「和食に回帰」してるんじゃなくて、「おとな」になっただけでは?

Business Media 誠:和食に回帰? 日本人の味の好みの変化』より

 C-NEWS編集部の調査によると、この2年ほどで味の好みがどう変わったかを「甘味」「辛味」「塩味」「苦味」「酸味」「油味」「旨味」について、以前より「強い味を好むようになった」か、「弱い味を好むようになった」か尋ねたところ、「強い味を好むようになった(以前より強い味を好むようになった+以前よりやや強い味を好むようになった)」が「弱い味を好むようになった(以前より弱い味を好むようになった+以前よりやや弱い味を好むようになった)」を上回ったのは「酸味」と「旨味」の2つだけだった。

 一方、「油味」は「弱い味を好むようになった」(59%)が「強い味を好むようになった」(3%)を大幅に上回っており、C-NEWS編集部では「健康志向の強まりなどが影響している」と分析している。

いや、これは「日本人の味の好み」が変化しているのではなく、「一人一人の味の好み」が年を取ったことで変化しただけではないでしょうか。

2年も経てば、味の好みは変わる

この2年ほどで味の好みがどう変わったか

ここ2?3年で食べる頻度が変わった料理

このように質問されれば、過去の自分と比較して回答することになります。
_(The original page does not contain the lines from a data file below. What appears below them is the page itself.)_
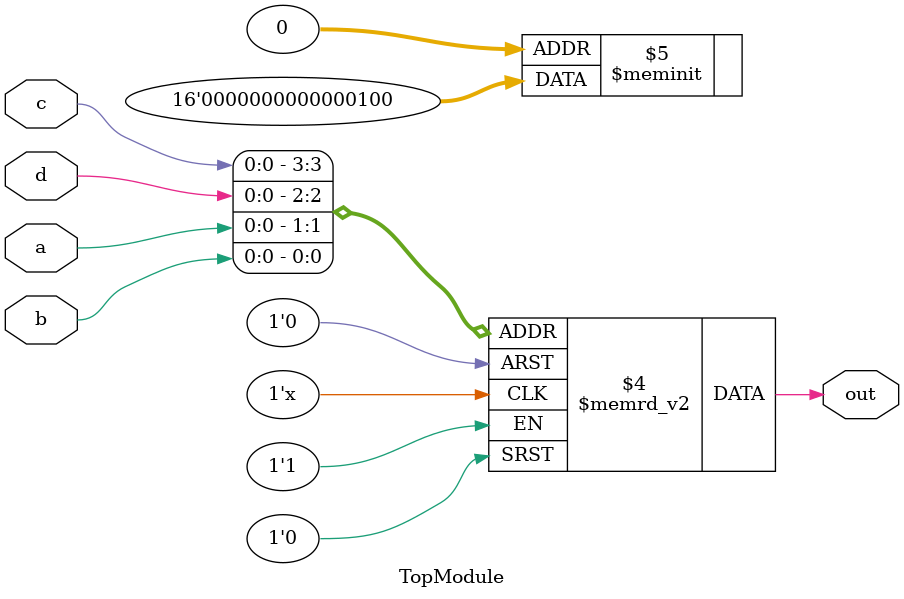
<source format=sv>

module TopModule (
  input a,
  input b,
  input c,
  input d,
  output reg out
);
        always @(*) begin
            case ({c, d, a, b})
                4'b0000, 4'b0001, 4'b0110, 4'b0111, 4'b1000, 4'b1001, 4'b1010, 4'b1011, 4'b1100, 4'b1101, 4'b1110, 4'b1111: out = 0;
                4'b0010, 4'b1101, 4'b1110, 4'b1111: out = 1;
                default: out = 0; // Default case for don't care conditions
            endcase
        end
endmodule
/*Status: Error running testbench

Fail Messages:The testbench simulated, but had errors. Please fix the module. The output of iverilog is as follows:
VCD info: dumpfile wave.vcd opened for output.
./execute_environment/testbench.sv:38: $finish called at 1161 (1ps)
Hint: Output 'out' has 100 mismatches. First mismatch occurred at time 30.
Hint: Total mismatched samples is 100 out of 232 samples

Simulation finished at 1161 ps
Mismatches: 100 in 232 samples

*/
/*
Misinterpretation of Multimodal Data: KMAP
*/
</source>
もちろん、2年前から食事記録をつけている人はまれでしょうから、イメージで答えます。
2、3年はという時間は、かなり長い時間です。
新社会人は3年目を迎え、20代前半の人は20代後半へ、20代後半の人は30代に突入し、30代の人は「アラフォー」(40歳前後)を迎えます。
その2、3年の間、毎日新聞やテレビでやれ「成人病」だ、やれ「メタボリックシンドローム」だという話を耳にすれば、否が応でも「健康」への意識は高まります。
したがって、自分が年を重ねたことにより、(自分にとって)若い時にくらべて油っこいものや塩味のキツいものは避けるようになった(と思っている)ため、「以前より弱い味を好むようになった」という回答になります。
また、「旨味」について「強い味を好むようになった」という回答の方が多くなったのは、若いときよりも美味しいものを食べる機会が増えて、美味しさを覚えたからでしょう。

「和食に回帰」ではなく、「大人」になったから

ここ2?3年で食べる頻度が変わった料理

の回答について、ハンバーガーやピザ、ステーキの割合が下がっているのは、回答者の環境や食生活が変わったから、ということも考えられます。
若いときや自宅にいることが多いときは、ハンバーガーやピザなどを食べる機会が多く、社会に出て食べる機会が少なくなり、(どうしても食べたい)というものでもないため、回数が減ったのではないかと思います。
その分、社会人として外で食事する時に多く利用する「うどん」や「そば」、「魚料理」、「寿司」が増えているのではないでしょうか。
食生活が変わったかどうかを考えるなら、この項目の中に「牛丼」、「ラーメン」がないとおかしいのではないかとも思います。
「安い、速い、うまい」でビジネスマンの強い見方である「牛丼」と、「全国どこでも食べることができ、味のバリエーションが豊富」な「ラーメン」は日本人が大好きなメニューです。
この2つのメニューの数値に変化がなければ、「食生活が変わった」ということも言いづらいのではないでしょうか。
年を重ねるとともに、食べ物の好みは変わるもの。できることなら、美味しいものを食べて過ごしたいものです。